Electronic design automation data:
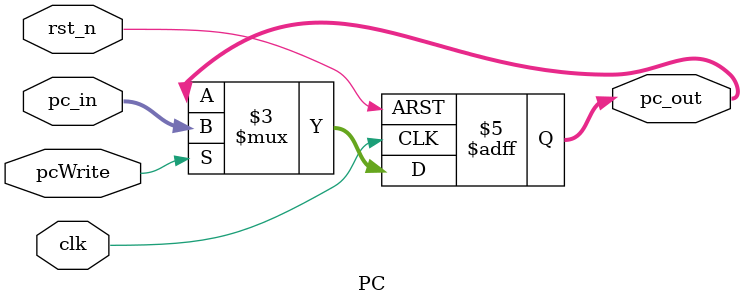
<source format=v>

module PC(
    clk,
    rst_n,
    pc_in,
    pc_out,
    pcWrite
);

// Interface
input           clk;
input           rst_n;
input           pcWrite;
input   [31:0]  pc_in;
output  [31:0]  pc_out;

// Wire/Reg
reg     [31:0]  pc_out;

always @(posedge clk or negedge rst_n)
begin
    if (~rst_n)
    begin
        pc_out <= 32'b0;
    end
    else if (pcWrite)
    begin
        pc_out <= pc_in;
    end
end

endmodule

</source>
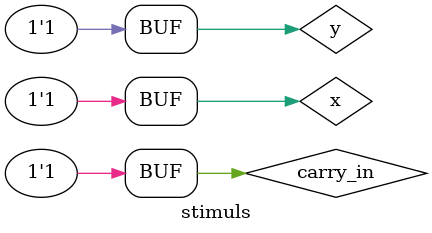
<source format=v>
module stimuls;
    reg carry_in;
    reg x;
    reg y;
    wire sum;
    wire carry_out;

    full_adder uut(.carry_in(carry_in), .x(x), .y(y), .sum(sum), .carry_out(carry_out));

    initial begin
        carry_in = 0;
        x = 0;
        y = 0;
        
        #20 x = 1;
        #20 y = 1;
        #20 carry_in = 1;
    end

    initial begin
        $monitor("[%3d] x(%d) + y(%d) + c(%d) => S(%d), C(%d)", $time, x, y, carry_in, sum, carry_out);
    end
endmodule
</source>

Request: Look through the entries above; find each line with the word "pcWrite" and copy it.

Answer for the task:
    pcWrite
input           pcWrite;
    else if (pcWrite)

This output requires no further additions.